Give a verbatim copy of the lines below, minus the pictures.

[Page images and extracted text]
:::

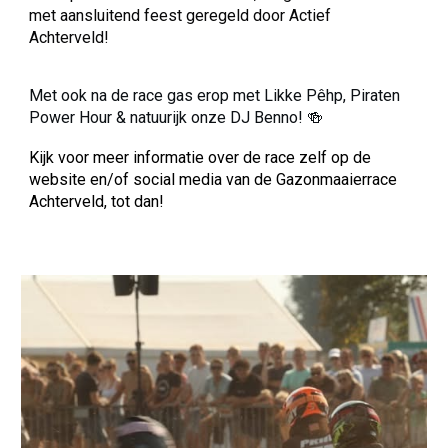
met aansluitend feest geregeld door Actief
Achterveld!
Met o
ok na de race gas erop met Likke Pêhp, Piraten
Power Hour & natuurijk onze DJ Benno! 🍻
Kijk voor meer informatie over de race zelf op de
website en/of social media van de Gazonmaaierrace
Achterveld, tot dan!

:::

→ **RESULT BELOW**:
met aansluitend feest geregeld door Actief
Achterveld!
Met o
ok na de race gas erop met Likke Pêhp, Piraten
Power Hour & natuurijk onze DJ Benno! 🍻
Kijk voor meer informatie over de race zelf op de
website en/of social media van de Gazonmaaierrace
Achterveld, tot dan!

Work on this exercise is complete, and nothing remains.